— Start —

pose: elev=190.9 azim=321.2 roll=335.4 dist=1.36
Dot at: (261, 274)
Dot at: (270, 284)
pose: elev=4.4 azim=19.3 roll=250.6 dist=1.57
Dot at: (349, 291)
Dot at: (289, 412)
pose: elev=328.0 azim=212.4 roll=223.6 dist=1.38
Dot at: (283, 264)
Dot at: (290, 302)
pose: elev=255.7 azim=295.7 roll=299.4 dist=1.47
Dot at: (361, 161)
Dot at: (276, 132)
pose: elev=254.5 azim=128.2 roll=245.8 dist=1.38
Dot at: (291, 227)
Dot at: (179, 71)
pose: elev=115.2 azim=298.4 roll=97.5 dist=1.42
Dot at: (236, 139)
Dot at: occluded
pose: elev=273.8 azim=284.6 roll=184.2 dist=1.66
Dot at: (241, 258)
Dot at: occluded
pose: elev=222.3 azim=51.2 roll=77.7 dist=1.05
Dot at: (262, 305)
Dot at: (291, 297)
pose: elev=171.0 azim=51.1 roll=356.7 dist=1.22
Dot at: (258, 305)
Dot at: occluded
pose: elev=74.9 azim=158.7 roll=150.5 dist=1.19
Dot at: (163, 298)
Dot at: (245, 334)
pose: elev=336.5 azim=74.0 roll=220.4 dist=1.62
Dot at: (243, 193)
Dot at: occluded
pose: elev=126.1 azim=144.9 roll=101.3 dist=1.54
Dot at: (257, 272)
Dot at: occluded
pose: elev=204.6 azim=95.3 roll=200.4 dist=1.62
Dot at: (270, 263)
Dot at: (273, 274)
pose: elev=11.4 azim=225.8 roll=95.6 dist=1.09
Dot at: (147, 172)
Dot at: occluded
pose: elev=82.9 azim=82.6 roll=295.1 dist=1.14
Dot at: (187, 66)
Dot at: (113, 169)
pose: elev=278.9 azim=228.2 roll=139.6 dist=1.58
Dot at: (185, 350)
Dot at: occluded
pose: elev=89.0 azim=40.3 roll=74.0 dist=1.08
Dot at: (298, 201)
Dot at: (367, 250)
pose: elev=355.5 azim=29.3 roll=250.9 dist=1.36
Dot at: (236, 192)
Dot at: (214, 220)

— End —

■ **Instruction**
Rewrite the part that opens with the line containing "pose: elev=204.6 azim=95.3" and closes with the line containing "Dot at: (113, 169)", replacing "dist" with "distance" and keeping everything else the same. Give only those lines.

■ **Written response**
pose: elev=204.6 azim=95.3 roll=200.4 distance=1.62
Dot at: (270, 263)
Dot at: (273, 274)
pose: elev=11.4 azim=225.8 roll=95.6 distance=1.09
Dot at: (147, 172)
Dot at: occluded
pose: elev=82.9 azim=82.6 roll=295.1 distance=1.14
Dot at: (187, 66)
Dot at: (113, 169)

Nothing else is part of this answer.